Mr. Jenner. Would you describe the incident? In the meantime, I will obtain the rough draft here among my notes.

Mrs. Paine. All right. This was on the morning of November 9, Saturday. He asked to use my typewriter, and I said he might.

Mr. Jenner. Excuse me. Would you please state to the Commission why you are reasonably firm that it was the morning of November 9? What arrests your attention to that particular date?

Mrs. Paine. Because I remember the weekend that this note or rough draft remained on my secretary desk. He spent the weekend on it. And the weekend was close and its residence on that desk was stopped also on the evening of Sunday, the 10th, when I moved everything in the living room around; the whole arrangement of the furniture was changed, so that I am very clear in my mind as to what weekend this was.

Mr. Jenner. All right, go ahead.

Mrs. Paine. He was using the typewriter. I came and put June in her high-chair near him at the table where he was typing, and he moved something over what he was typing from, which aroused my curiosity.

Mr. Jenner. Why did that arouse your curiosity?

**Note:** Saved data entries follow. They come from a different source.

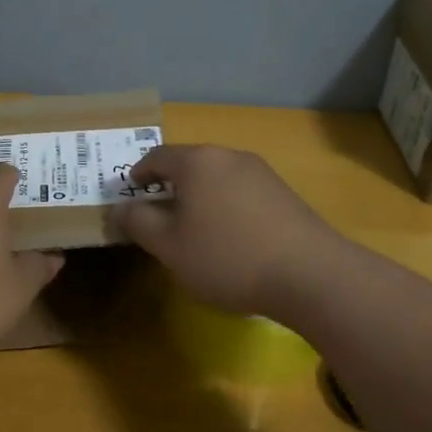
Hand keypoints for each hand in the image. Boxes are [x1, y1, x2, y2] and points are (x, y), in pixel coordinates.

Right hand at [109, 144, 345, 313]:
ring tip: (194, 229)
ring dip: (200, 197)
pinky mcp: (283, 193)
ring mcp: (261, 172)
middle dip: (170, 186)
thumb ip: (139, 222)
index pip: (157, 157)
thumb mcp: (169, 247)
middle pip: (189, 164)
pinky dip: (226, 206)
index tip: (130, 194)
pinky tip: (231, 237)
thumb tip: (121, 207)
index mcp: (197, 162)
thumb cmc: (227, 257)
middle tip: (159, 214)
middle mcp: (229, 156)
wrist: (310, 274)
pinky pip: (241, 191)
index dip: (138, 175)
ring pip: (217, 177)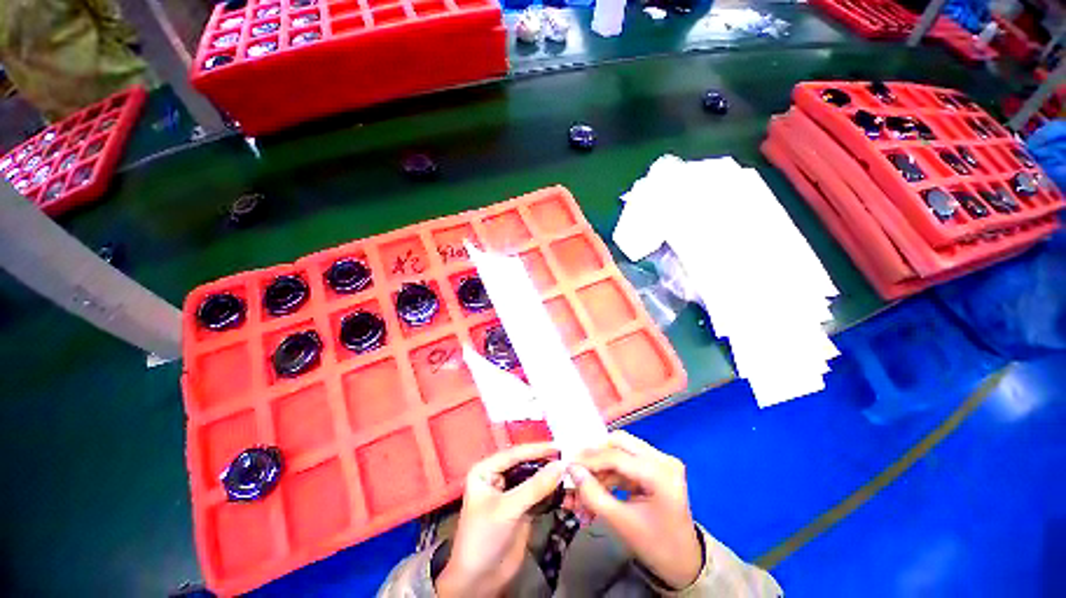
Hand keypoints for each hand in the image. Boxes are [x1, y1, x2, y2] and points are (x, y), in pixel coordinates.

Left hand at [436, 443, 564, 597]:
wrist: (479, 581)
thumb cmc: (484, 538)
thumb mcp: (508, 508)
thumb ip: (535, 486)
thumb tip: (561, 465)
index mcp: (485, 470)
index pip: (514, 453)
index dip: (536, 449)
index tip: (558, 446)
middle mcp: (497, 477)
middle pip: (524, 463)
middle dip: (544, 461)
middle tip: (567, 457)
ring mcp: (510, 493)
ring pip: (532, 478)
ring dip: (549, 476)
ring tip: (569, 469)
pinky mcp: (521, 508)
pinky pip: (538, 493)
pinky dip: (550, 491)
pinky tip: (564, 486)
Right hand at [569, 431, 702, 589]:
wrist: (684, 562)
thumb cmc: (657, 546)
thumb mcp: (621, 524)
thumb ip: (593, 495)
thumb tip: (573, 470)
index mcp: (661, 474)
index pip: (617, 456)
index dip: (590, 459)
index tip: (569, 464)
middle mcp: (663, 459)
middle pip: (620, 442)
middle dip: (596, 456)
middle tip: (578, 469)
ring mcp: (661, 461)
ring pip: (621, 450)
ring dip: (601, 467)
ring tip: (585, 486)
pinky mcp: (655, 466)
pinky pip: (626, 462)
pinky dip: (610, 473)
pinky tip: (598, 487)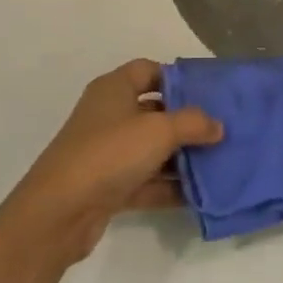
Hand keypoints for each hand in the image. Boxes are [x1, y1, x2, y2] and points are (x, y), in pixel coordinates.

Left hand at [0, 61, 222, 268]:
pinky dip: (168, 187)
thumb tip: (217, 125)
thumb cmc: (110, 153)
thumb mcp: (159, 131)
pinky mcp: (108, 186)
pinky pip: (146, 181)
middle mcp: (109, 115)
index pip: (148, 70)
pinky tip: (200, 195)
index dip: (177, 78)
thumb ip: (193, 123)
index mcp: (114, 88)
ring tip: (219, 165)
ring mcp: (107, 152)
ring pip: (151, 149)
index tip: (209, 94)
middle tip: (222, 131)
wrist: (60, 211)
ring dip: (181, 158)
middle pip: (154, 111)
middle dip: (186, 122)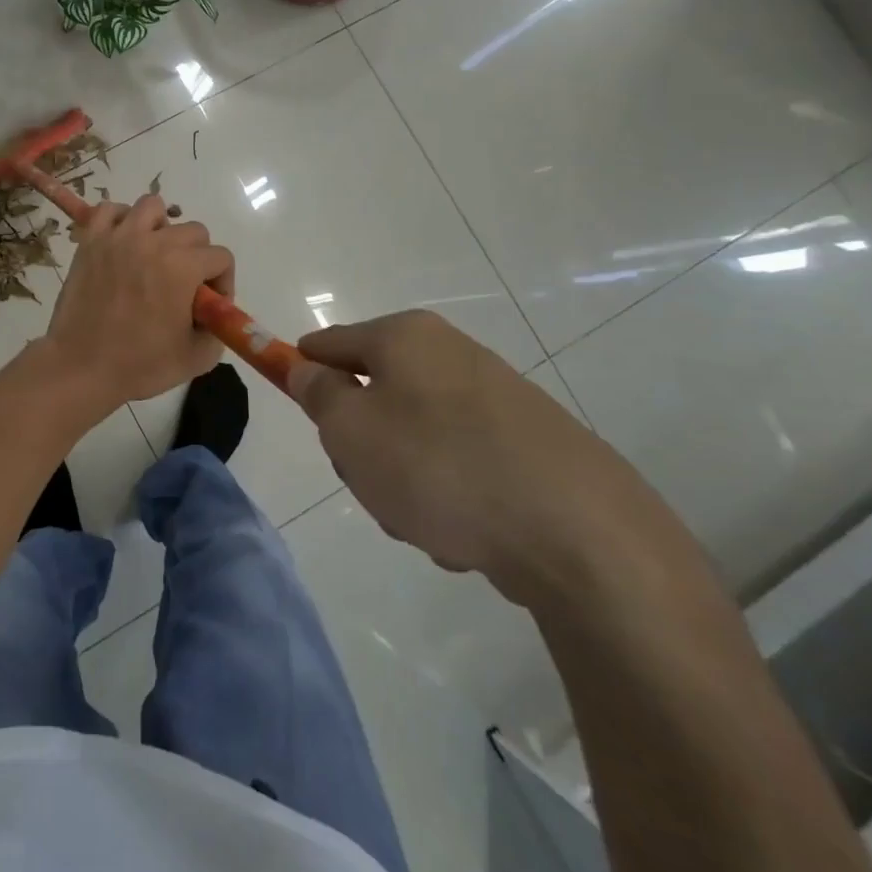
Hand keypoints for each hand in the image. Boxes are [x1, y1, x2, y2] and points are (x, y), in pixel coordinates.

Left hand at [44, 193, 234, 408]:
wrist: (81, 367)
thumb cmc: (140, 366)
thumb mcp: (197, 358)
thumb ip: (218, 329)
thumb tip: (215, 315)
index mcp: (183, 267)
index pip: (220, 257)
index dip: (222, 282)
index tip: (208, 305)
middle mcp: (153, 242)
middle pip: (192, 231)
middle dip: (197, 257)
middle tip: (182, 286)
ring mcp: (118, 237)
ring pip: (152, 207)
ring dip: (161, 228)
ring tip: (154, 255)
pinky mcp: (90, 241)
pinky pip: (109, 210)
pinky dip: (120, 220)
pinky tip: (123, 244)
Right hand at [287, 310, 672, 606]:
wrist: (577, 532)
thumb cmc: (438, 466)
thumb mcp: (350, 430)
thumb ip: (318, 395)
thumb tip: (309, 369)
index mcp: (405, 338)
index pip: (330, 342)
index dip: (303, 368)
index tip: (294, 401)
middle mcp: (452, 354)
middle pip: (376, 392)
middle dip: (362, 440)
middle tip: (366, 476)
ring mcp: (497, 399)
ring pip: (415, 436)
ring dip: (404, 477)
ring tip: (424, 520)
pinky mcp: (530, 445)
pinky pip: (460, 465)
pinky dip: (451, 496)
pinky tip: (467, 534)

Mrs. Paine. It appeared he didn't want me to see what he was writing or to whom he was writing. I didn't know why he had covered it. If I had peered around him, I could have looked at the typewriter and the page in it, but I didn't.

Mr. Jenner. It did make you curious?

Mrs. Paine. It did make me curious. Then, later that day, I noticed a scrawling handwriting on a piece of paper on the corner at the top of my secretary desk in the living room. It remained there.